The Bridge of San Luis Rey
BridgeOfSanLuisRey.JPG
First edition cover
Author Thornton Wilder
Illustrator Amy Drevenstedt
Country United States
Language English
Publisher Albert & Charles Boni
Publication date
1927
Media type Print (hardback & paperback)
Pages 138

The Bridge of San Luis Rey is American author Thornton Wilder's second novel, first published in 1927 to worldwide acclaim. It tells the story of several interrelated people who die in the collapse of an Inca rope bridge in Peru, and the events that lead up to their being on the bridge. A friar who has witnessed the accident then goes about inquiring into the lives of the victims, seeking some sort of cosmic answer to the question of why each had to die. The novel won the Pulitzer Prize in 1928.

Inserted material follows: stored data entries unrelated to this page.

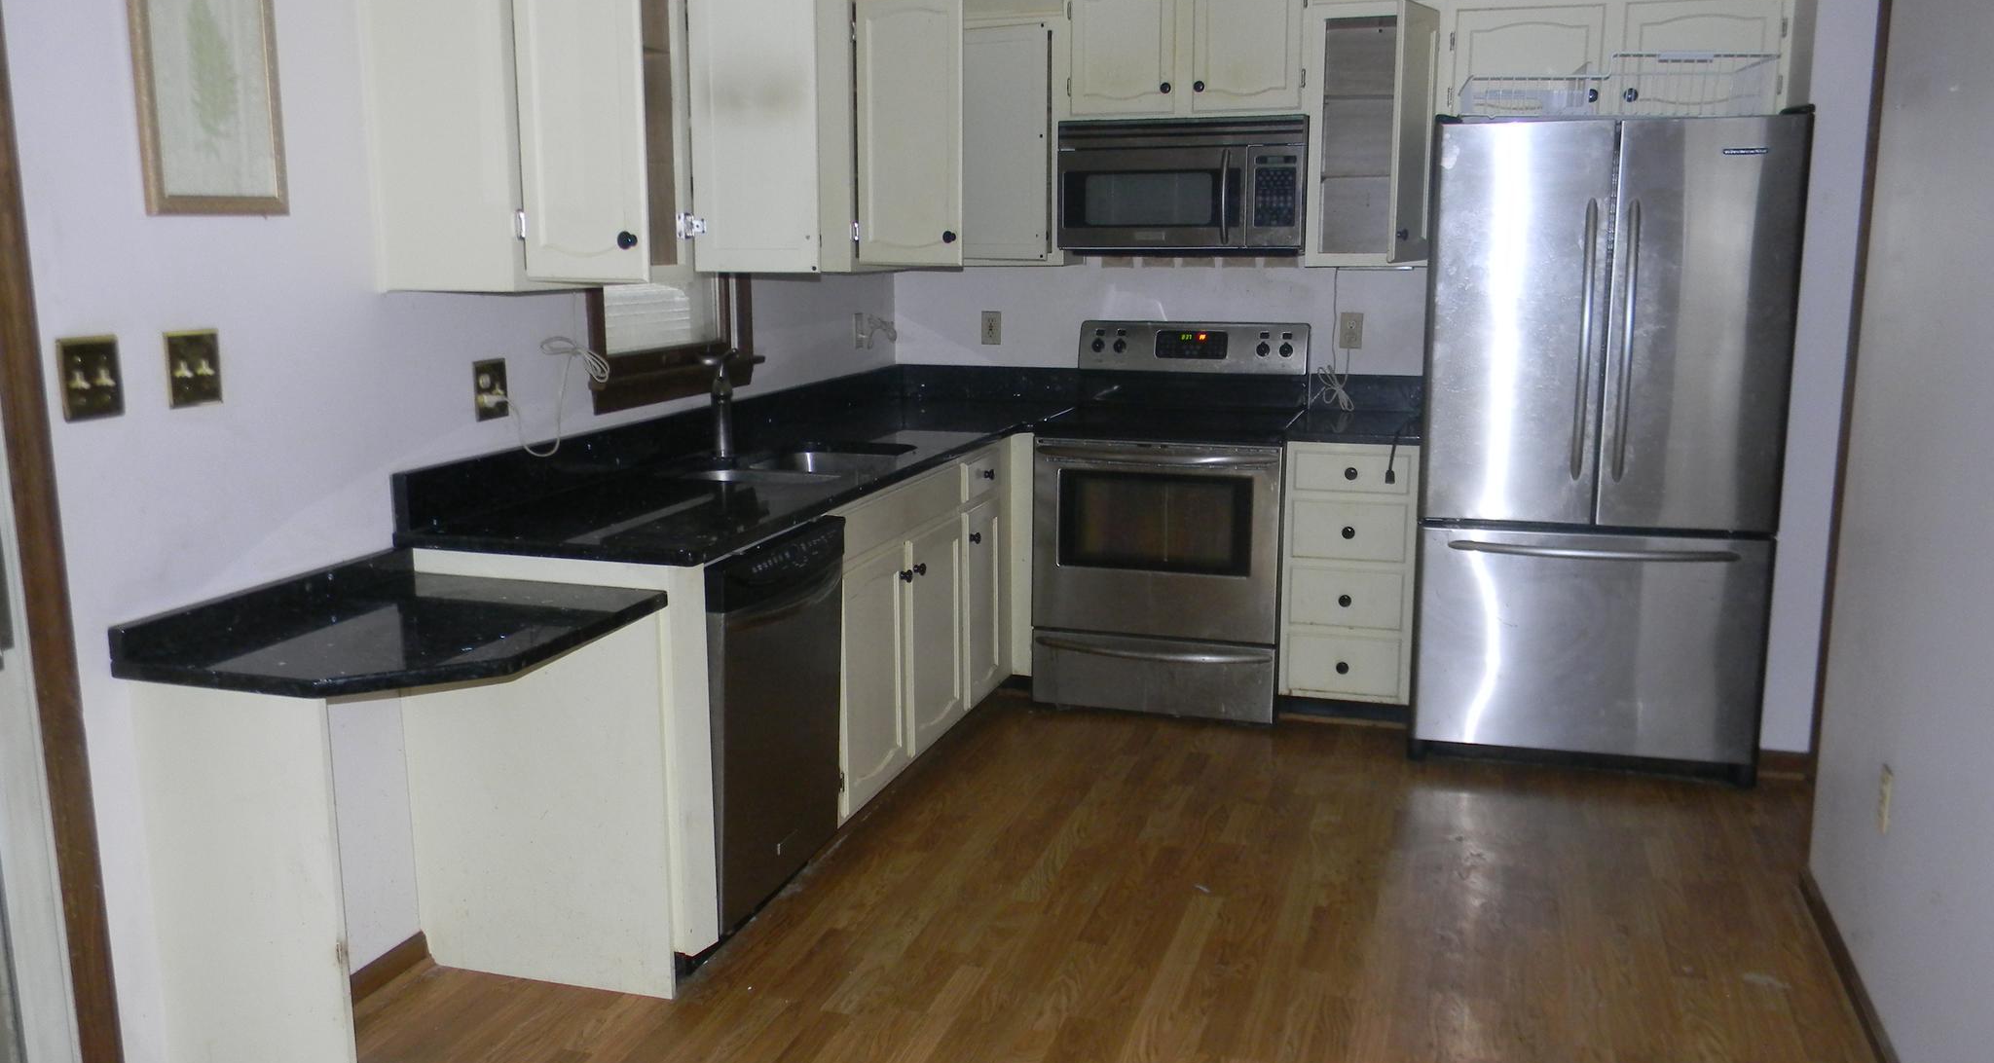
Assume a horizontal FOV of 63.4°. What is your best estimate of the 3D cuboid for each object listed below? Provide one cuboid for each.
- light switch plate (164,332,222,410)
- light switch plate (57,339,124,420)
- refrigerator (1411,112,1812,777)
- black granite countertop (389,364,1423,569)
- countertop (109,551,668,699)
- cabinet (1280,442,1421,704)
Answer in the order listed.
[{"bbox_3d":[-1.324,-0.270,2.678,0.018,0.125,0.115,3,11,17],"label":"light switch plate"},{"bbox_3d":[-1.385,-0.236,2.486,0.018,0.127,0.112,3,11,17],"label":"light switch plate"},{"bbox_3d":[1.721,-0.265,4.659,0.894,1.775,0.875,3,11,17],"label":"refrigerator"},{"bbox_3d":[0.119,-0.232,4.169,1.855,0.144,2.761,3,11,17],"label":"black granite countertop"},{"bbox_3d":[-1.012,0.148,2.793,0.588,0.082,0.708,3,11,17],"label":"countertop"},{"bbox_3d":[1.128,0.094,5.041,0.387,0.808,0.612,3,11,17],"label":"cabinet"}]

The first few pages of the first chapter of The Bridge of San Luis Rey explain the book's basic premise: this story centers on a (fictional) event that happened in Peru on the road between Lima and Cusco, at noon on Friday, July 20, 1714. A bridge woven by the Incas a century earlier collapsed at that particular moment, while five people were crossing it. The collapse was witnessed by Brother Juniper, a Franciscan monk who was on his way to cross it. Wanting to show the world God's Divine Providence, he sets out to interview everyone he can find who knew the five victims. Over the course of six years, he compiles a huge book of all of the evidence he gathers to show that the beginning and end of a person is all part of God's plan for that person. Part One foretells the burning of the book that occurs at the end of the novel, but it also says that one copy of Brother Juniper's book survives and is at the library of the University of San Marco, where it sits neglected.

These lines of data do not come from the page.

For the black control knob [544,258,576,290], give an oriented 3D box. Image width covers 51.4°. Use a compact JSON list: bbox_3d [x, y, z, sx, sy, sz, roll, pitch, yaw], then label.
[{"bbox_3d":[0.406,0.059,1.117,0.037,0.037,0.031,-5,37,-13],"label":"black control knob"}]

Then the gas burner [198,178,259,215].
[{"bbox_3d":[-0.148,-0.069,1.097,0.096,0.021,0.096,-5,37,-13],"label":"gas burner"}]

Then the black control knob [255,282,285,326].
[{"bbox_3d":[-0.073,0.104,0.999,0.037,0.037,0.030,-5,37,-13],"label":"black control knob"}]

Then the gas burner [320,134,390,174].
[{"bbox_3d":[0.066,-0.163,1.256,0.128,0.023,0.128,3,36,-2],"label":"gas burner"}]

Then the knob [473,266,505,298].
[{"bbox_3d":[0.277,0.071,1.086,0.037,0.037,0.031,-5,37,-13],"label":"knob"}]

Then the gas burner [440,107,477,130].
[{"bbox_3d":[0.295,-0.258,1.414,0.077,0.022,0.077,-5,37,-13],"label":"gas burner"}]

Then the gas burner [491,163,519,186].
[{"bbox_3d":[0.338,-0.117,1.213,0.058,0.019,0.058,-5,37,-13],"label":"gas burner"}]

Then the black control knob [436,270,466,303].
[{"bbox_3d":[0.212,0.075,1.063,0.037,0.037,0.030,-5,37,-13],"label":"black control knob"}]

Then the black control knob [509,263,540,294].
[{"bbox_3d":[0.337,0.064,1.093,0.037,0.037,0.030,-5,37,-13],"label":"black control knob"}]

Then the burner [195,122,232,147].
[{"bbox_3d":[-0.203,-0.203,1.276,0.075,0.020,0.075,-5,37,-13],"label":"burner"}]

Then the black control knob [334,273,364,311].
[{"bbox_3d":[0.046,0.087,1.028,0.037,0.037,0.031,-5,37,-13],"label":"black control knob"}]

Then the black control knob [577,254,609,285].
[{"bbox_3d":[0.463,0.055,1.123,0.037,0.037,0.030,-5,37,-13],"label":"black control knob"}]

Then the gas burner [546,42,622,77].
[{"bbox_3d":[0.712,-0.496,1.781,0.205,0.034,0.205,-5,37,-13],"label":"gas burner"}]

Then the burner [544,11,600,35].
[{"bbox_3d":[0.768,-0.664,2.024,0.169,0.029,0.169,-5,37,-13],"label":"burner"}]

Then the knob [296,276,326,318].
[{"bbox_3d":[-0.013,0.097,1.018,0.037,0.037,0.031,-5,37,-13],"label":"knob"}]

The second section focuses on one of the victims of the collapse: Doña María, the Marquesa de Montemayor. She was the daughter of a wealthy cloth merchant, an ugly child who eventually entered into an arranged marriage and bore a daughter, Clara, whom she loved dearly. Clara was indifferent to her mother, though, and became engaged to a Spanish man and moved across the ocean to Spain where she married. Doña María visits her daughter, but when they cannot get along, she returns to Lima. The only way that they can communicate comfortably is by letter, and Doña María pours her heart into her writing, which becomes so polished that her letters will be read in schools for hundreds of years after her death.

Doña María takes as her companion Pepita, a girl raised at the Convent of Santa María Rosa de la Rosas. When she learns that her daughter in Spain is pregnant, Doña María decides to make a pilgrimage to the shrine of Santa María de Cluxambuqua. Pepita goes along as company and to supervise the staff. When Doña María is out at the shrine, Pepita stays at the inn and writes a letter to her patron, the Abbess, complaining about her misery and loneliness. Doña María sees the letter on the table when she gets back and reads it. Later, she asks Pepita about the letter, and Pepita says she tore it up because the letter was not brave. Doña María has new insight into the ways in which her own life and love for her daughter have lacked bravery. She writes her "first letter" (actually Letter LVI) of courageous love to her daughter, but two days later, returning to Lima, she and Pepita are on the bridge when it collapses.